A practical adoption checklist
✓ Pros
- Start with one read-only server (resources) to prove the wiring
- Add tools one at a time, each with a strict input schema
- Use stdio for local/desktop, HTTP with auth for shared servers
- Gate every write behind explicit human approval
- Pin the MCP SDK version and track spec changes
✕ Cons
- No unauthenticated HTTP servers exposed to the internet
- No raw shell or unrestricted SQL tools, ever
- No "expose the whole database" resource handlers
- No skipping argument validation because "the model is smart"
The bottom line
MCP is not hype — it is plumbing, and good plumbing is exactly what the agent ecosystem needed. It will not make your AI smarter, but it will stop you from rewriting the same connector for the fifth time and give you a clean, auditable boundary between the model and your systems. Learn the three roles, respect the trust gradient, and adopt it the moment your integration count starts to multiply.
! Common mistakes to avoid
-
✕Exposing a raw shell or unrestricted SQL tool over MCP.
✓Expose narrow, purpose-built tools with strict schemas; never a "run anything" capability.
-
✕Running an HTTP MCP server with no authentication.
✓Require auth and TLS on any networked server; treat it as a public attack surface.
-
✕Skipping argument validation because "the model is smart".
✓Validate every tool argument server-side — the model can be steered by untrusted input.
-
✕Building a custom server for a system that already has one.

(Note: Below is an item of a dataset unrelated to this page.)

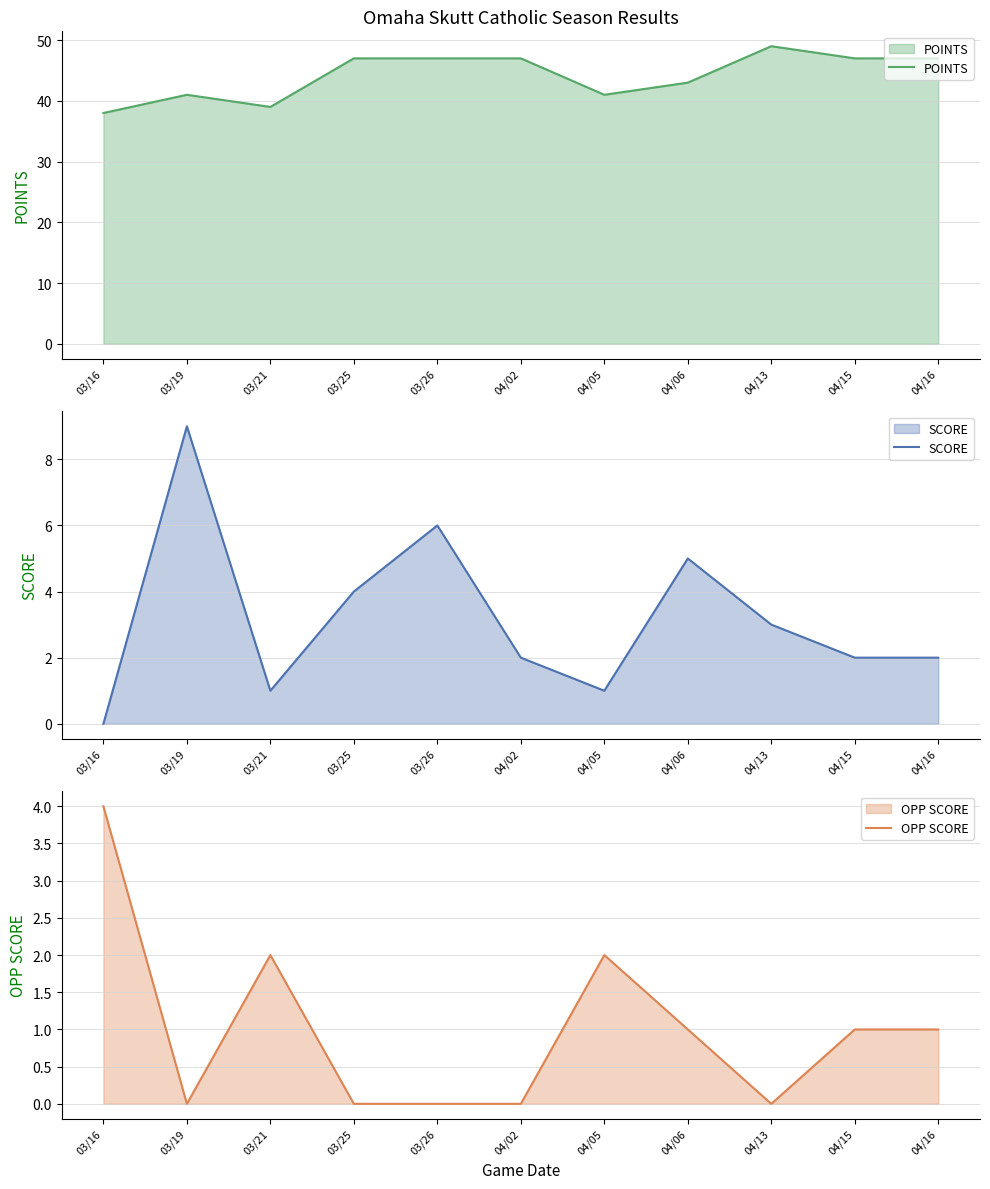

Which category has the highest value across all series?

04/13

✓Check the ecosystem first (GitHub, Postgres, Slack, filesystem) and reuse maintained servers.
? Frequently asked questions
What problem does MCP actually solve? +
It replaces the M-models-by-N-tools matrix of bespoke integrations with M+N: every model speaks MCP and every tool exposes MCP, so connectors are written once and reused everywhere.

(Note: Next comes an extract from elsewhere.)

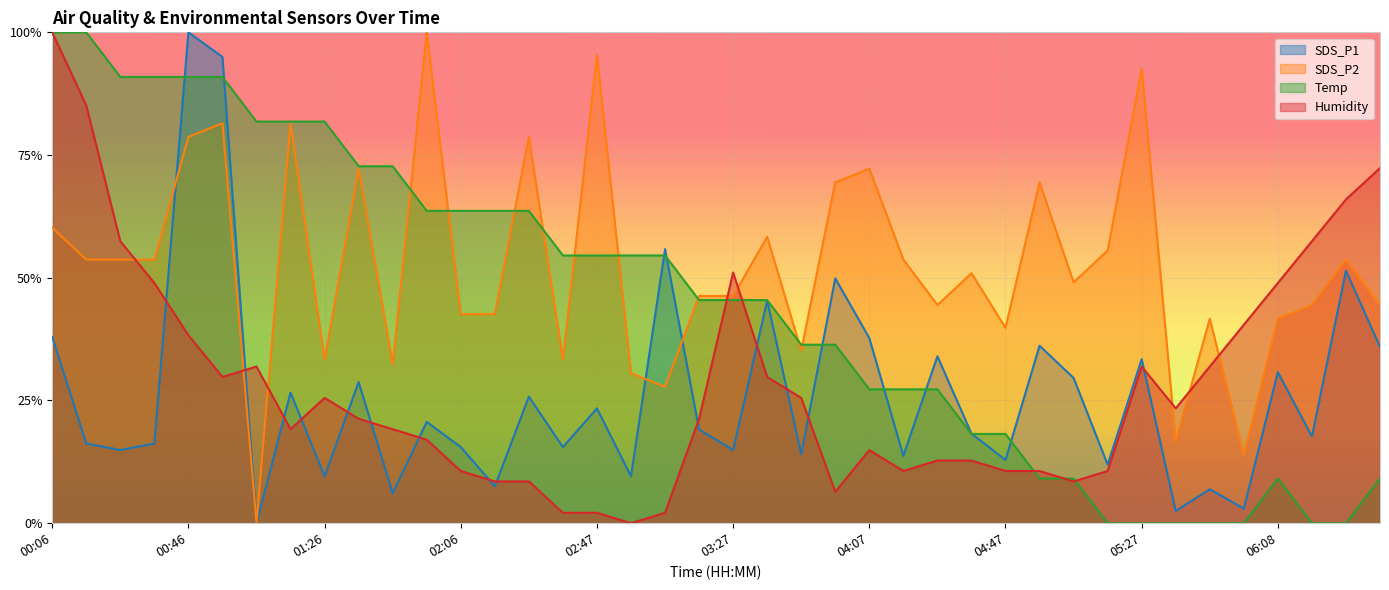

What are all the series names shown in the legend?

SDS_P1, SDS_P2, Temp, Humidity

What is the difference between tools, resources, and prompts? +
Tools are model-controlled actions, resources are app-controlled read-only data, and prompts are user-controlled templates. The more control the model has, the more validation you owe.
Should I use stdio or HTTP transport? +
Use stdio for local, single-user tools (desktop assistants, file access) — it needs no auth. Use Streamable HTTP for shared/team or cloud servers, where you must add authentication and TLS.
Is MCP only for one AI vendor? +
No. MCP is an open protocol; any MCP-aware host or client can use any MCP server, which is the entire point of standardising the integration layer.
Do I need MCP if I have one agent calling one function? +
No. Plain function calling is simpler for a single integration. MCP pays off the moment you have multiple models or multiple systems, where integrations start to multiply.
Success
The payoff
Once your tools live behind MCP, swapping models or adding a new agent stops being an integration project and becomes a configuration change. That decoupling is the whole point — and it compounds with every connector you add.